Pretty bubbles in the air
So how was it for you? Business I mean, over, say, the past six months? Why I ask is that I seem to hear the almost imperceptible ping of bubbles popping. And, if it's champagne, then it's probably some South Sea vintage bottled many moons ago. Victorian businessmen knew all about South Sea bubbles - those glistening investment pearls that turned out to be as ephemeral as they once seemed irresistible. This time, though, I suspect it might be the PC industry's bubbles about to go pop, if not those of the entire industrialised world.
I'm not the only cheerful soul around, nor - kind of you to ask - does my sunny disposition have anything to do with my recent root canal surgery.
A City columnist has recently noted how, on Wall Street, the prevailing mood is reminiscent of the 80s, when bullish dealers sported Gordon Gekko braces and spent fortunes on Porsches and high living. Then the recession bit into their Armani-clad asses. The good times were over and with them went thousands of jobs in the IT industry.

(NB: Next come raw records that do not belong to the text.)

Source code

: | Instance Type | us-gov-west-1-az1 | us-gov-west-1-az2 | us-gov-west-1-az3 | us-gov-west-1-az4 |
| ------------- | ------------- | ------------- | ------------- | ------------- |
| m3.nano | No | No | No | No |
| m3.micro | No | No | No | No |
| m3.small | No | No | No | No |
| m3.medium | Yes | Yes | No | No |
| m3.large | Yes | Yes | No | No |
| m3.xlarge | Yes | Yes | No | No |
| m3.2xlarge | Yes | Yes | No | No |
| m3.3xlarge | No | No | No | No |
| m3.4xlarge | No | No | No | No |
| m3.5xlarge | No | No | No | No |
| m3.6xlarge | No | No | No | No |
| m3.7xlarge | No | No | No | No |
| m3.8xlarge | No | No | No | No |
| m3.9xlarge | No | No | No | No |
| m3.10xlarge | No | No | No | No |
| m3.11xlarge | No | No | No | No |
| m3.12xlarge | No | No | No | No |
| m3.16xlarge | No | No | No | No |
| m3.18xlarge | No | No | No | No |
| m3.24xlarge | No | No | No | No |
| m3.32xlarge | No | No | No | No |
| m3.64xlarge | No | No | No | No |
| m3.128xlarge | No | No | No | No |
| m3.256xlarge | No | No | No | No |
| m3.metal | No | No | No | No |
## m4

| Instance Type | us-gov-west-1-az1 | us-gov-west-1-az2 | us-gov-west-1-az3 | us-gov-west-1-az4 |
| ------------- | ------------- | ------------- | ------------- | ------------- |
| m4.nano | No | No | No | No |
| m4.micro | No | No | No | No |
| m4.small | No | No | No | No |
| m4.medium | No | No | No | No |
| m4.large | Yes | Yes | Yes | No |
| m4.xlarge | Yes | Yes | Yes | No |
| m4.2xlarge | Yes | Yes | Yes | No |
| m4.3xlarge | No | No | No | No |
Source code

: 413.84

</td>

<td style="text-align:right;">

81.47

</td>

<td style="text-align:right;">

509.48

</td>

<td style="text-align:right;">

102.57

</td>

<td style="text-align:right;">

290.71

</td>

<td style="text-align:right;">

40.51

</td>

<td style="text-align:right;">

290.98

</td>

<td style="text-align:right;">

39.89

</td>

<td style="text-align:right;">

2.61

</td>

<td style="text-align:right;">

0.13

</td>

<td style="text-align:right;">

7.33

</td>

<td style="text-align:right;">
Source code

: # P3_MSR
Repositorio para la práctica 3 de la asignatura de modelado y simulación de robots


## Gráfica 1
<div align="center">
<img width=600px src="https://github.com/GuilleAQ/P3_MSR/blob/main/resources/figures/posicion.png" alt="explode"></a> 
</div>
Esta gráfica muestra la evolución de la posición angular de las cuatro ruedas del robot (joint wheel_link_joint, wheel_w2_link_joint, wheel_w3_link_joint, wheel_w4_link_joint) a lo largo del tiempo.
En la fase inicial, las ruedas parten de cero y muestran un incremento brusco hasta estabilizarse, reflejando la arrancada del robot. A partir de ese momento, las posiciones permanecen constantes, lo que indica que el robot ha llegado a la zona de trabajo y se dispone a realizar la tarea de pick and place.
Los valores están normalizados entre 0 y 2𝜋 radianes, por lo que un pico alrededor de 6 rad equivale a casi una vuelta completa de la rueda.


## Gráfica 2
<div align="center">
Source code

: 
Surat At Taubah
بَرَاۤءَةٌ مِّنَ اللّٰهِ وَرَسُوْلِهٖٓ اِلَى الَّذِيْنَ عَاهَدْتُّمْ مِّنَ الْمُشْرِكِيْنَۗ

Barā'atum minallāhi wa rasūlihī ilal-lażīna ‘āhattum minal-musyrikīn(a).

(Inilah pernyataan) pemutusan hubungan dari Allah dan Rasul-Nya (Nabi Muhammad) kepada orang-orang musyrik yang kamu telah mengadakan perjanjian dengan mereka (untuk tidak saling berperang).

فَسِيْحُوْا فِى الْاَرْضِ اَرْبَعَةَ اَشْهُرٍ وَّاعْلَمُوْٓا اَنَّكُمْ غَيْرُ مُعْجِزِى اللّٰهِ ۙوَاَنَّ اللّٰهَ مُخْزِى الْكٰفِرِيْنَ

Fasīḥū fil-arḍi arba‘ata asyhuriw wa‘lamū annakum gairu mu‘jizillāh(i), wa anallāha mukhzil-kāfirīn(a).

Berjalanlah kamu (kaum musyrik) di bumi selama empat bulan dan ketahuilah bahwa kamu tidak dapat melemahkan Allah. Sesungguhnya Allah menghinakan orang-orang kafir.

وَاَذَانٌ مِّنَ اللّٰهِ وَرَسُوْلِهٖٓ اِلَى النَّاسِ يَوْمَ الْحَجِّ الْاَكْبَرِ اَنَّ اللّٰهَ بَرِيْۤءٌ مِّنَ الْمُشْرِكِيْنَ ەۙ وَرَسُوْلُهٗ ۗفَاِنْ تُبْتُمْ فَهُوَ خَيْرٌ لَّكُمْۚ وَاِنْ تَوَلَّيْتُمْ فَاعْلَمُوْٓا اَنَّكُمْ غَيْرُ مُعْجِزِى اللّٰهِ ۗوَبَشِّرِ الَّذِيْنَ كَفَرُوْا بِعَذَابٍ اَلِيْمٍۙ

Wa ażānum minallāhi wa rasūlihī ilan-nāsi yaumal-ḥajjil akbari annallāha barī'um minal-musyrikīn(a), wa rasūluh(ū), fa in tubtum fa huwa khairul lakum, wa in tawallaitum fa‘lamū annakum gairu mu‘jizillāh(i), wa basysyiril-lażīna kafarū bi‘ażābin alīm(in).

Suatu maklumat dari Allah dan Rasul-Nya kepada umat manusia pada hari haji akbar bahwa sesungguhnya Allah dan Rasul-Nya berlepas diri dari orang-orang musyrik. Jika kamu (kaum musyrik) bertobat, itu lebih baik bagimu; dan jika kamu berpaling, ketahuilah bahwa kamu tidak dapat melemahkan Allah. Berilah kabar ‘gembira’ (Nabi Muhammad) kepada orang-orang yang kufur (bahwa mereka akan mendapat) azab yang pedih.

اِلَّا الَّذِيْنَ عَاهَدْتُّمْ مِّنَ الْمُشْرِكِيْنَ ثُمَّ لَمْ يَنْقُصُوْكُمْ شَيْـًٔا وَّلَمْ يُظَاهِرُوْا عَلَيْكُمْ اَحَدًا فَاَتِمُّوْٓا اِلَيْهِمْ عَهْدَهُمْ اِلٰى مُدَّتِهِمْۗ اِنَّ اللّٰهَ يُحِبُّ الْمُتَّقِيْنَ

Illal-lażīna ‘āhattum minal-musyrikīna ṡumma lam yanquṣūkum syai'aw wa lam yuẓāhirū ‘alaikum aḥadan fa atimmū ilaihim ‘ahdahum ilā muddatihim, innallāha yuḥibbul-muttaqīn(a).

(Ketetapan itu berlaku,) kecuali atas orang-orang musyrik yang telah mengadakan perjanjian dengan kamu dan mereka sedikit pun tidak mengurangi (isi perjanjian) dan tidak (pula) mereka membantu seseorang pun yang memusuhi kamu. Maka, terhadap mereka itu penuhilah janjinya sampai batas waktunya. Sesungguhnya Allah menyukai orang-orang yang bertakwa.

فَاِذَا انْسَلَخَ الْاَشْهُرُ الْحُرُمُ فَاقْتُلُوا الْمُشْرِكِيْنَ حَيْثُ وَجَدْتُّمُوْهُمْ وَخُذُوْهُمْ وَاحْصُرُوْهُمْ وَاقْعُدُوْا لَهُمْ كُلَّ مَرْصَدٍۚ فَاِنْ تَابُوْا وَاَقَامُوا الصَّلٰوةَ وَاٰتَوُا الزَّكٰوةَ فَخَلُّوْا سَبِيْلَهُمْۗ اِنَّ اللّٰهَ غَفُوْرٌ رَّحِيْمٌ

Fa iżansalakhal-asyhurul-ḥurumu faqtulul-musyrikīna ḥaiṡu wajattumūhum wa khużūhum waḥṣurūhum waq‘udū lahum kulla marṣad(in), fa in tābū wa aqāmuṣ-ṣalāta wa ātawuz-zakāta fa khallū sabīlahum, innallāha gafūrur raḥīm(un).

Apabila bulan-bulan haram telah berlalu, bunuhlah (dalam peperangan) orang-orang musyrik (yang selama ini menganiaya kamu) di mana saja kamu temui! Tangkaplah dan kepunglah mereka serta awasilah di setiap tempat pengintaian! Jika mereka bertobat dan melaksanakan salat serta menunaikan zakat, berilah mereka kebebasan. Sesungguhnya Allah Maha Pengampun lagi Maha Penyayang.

Today, Digital Equipment is just one company looking back wistfully to the days when its shares were among the IT sector's most actively traded.
Now, we hear, Fujitsu - one of the world's top PC manufacturers, don't forget - is thinking of getting out of the Dram business because of plummeting prices, a corresponding glut in chips and, more significantly, a global slowdown of sales in PCs. Hitherto, Fujitsu would have wanted the whole cake, from memory chips to printers, but its honing down of a key manufacturing area could be symptomatic of a wider industry malaise.
In the US, Bill Gates is similarly warning shareholders not to expect the same staggering returns they have previously enjoyed, despite his predictions that two-thirds of US homes will have a PC by 2001, of which 85 per cent will be hooked to the internet.
The vulnerable underbelly of such widespread adoption, of course, is that sales not only of PCs, but of software too, are nearing saturation point. Windows 98 with its Universal Serial Bus support should stimulate demand for PC peripherals, particularly storage devices such as DVD.
But in the longer term, the bulk demand from the PC-buying public remains obstinately for machines able to manage simple word processing, spreadsheet and database applications.
While the internet might ostensibly open up a fourth PC-buying market, it could easily lose its edge once Web TVs start competing. And as for dealers selling into the corporate market, the advent of network computers can only further question the long-term viability of PCs.
But, as Nostradamus would say, enough of being irredeemably cheerful.
There's another catastrophic recession to look forward to, plus the year 2000 making computers crash faster than Canary Wharf executive lifts. Time to liberate the bubbly and enjoy the reassuring sound of Chateau South Sea bubbles popping. All together now - Ping!
Dave Evans is a freelance IT journalist.